*THE DATA*.
- - - - -

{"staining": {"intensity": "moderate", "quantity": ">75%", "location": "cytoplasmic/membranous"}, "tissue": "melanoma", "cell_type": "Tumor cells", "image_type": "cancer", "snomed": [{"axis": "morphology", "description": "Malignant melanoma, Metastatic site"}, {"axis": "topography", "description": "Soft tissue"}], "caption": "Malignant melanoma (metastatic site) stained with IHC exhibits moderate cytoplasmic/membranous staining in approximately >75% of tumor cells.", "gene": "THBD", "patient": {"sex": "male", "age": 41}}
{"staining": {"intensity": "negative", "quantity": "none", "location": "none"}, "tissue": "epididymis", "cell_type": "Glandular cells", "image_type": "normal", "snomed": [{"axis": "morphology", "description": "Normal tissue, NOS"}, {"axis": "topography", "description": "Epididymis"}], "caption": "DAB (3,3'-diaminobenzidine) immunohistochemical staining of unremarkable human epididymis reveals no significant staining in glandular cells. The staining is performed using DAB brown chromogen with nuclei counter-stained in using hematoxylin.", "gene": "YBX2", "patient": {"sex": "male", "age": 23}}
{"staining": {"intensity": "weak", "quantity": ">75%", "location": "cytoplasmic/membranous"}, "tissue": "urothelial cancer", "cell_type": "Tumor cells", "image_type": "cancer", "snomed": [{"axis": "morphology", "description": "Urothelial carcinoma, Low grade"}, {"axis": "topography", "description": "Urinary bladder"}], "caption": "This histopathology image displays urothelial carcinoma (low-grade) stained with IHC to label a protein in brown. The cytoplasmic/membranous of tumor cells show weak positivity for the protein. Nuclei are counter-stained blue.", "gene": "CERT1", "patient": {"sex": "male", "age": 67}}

- - - - -

*ASSIGNMENT*.
Repeat the data in full, exactly as supplied.

*PROBLEM SOLUTION*.
{"staining": {"intensity": "moderate", "quantity": ">75%", "location": "cytoplasmic/membranous"}, "tissue": "melanoma", "cell_type": "Tumor cells", "image_type": "cancer", "snomed": [{"axis": "morphology", "description": "Malignant melanoma, Metastatic site"}, {"axis": "topography", "description": "Soft tissue"}], "caption": "Malignant melanoma (metastatic site) stained with IHC exhibits moderate cytoplasmic/membranous staining in approximately >75% of tumor cells.", "gene": "THBD", "patient": {"sex": "male", "age": 41}}
{"staining": {"intensity": "negative", "quantity": "none", "location": "none"}, "tissue": "epididymis", "cell_type": "Glandular cells", "image_type": "normal", "snomed": [{"axis": "morphology", "description": "Normal tissue, NOS"}, {"axis": "topography", "description": "Epididymis"}], "caption": "DAB (3,3'-diaminobenzidine) immunohistochemical staining of unremarkable human epididymis reveals no significant staining in glandular cells. The staining is performed using DAB brown chromogen with nuclei counter-stained in using hematoxylin.", "gene": "YBX2", "patient": {"sex": "male", "age": 23}}
{"staining": {"intensity": "weak", "quantity": ">75%", "location": "cytoplasmic/membranous"}, "tissue": "urothelial cancer", "cell_type": "Tumor cells", "image_type": "cancer", "snomed": [{"axis": "morphology", "description": "Urothelial carcinoma, Low grade"}, {"axis": "topography", "description": "Urinary bladder"}], "caption": "This histopathology image displays urothelial carcinoma (low-grade) stained with IHC to label a protein in brown. The cytoplasmic/membranous of tumor cells show weak positivity for the protein. Nuclei are counter-stained blue.", "gene": "CERT1", "patient": {"sex": "male", "age": 67}}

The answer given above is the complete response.